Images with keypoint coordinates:
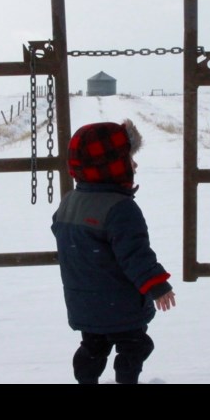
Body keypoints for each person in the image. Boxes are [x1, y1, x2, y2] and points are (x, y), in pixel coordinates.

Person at [51, 119, 176, 384]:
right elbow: (135, 254)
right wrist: (157, 284)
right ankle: (126, 381)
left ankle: (86, 380)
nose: (135, 165)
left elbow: (61, 232)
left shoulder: (70, 201)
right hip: (121, 306)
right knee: (136, 345)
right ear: (113, 166)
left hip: (83, 304)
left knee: (93, 347)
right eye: (130, 159)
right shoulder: (120, 209)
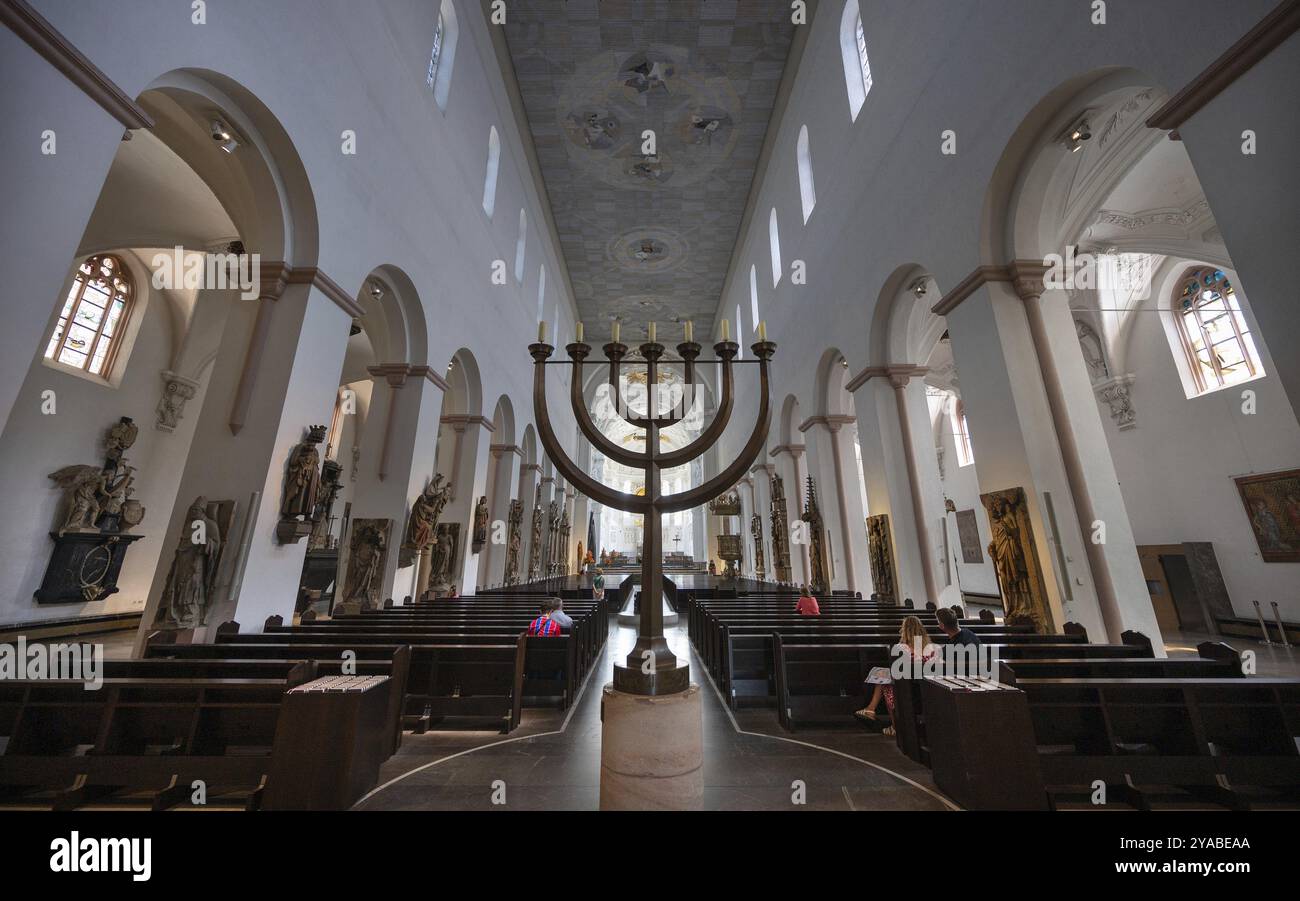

YOUR GOAL: Scan the lines above for the word "left", then copy each line that has it.

ANSWER TO THIS TASK:
left ankle: (86, 380)
left elbow: (61, 232)
left shoulder: (70, 201)
left hip: (83, 304)
left knee: (93, 347)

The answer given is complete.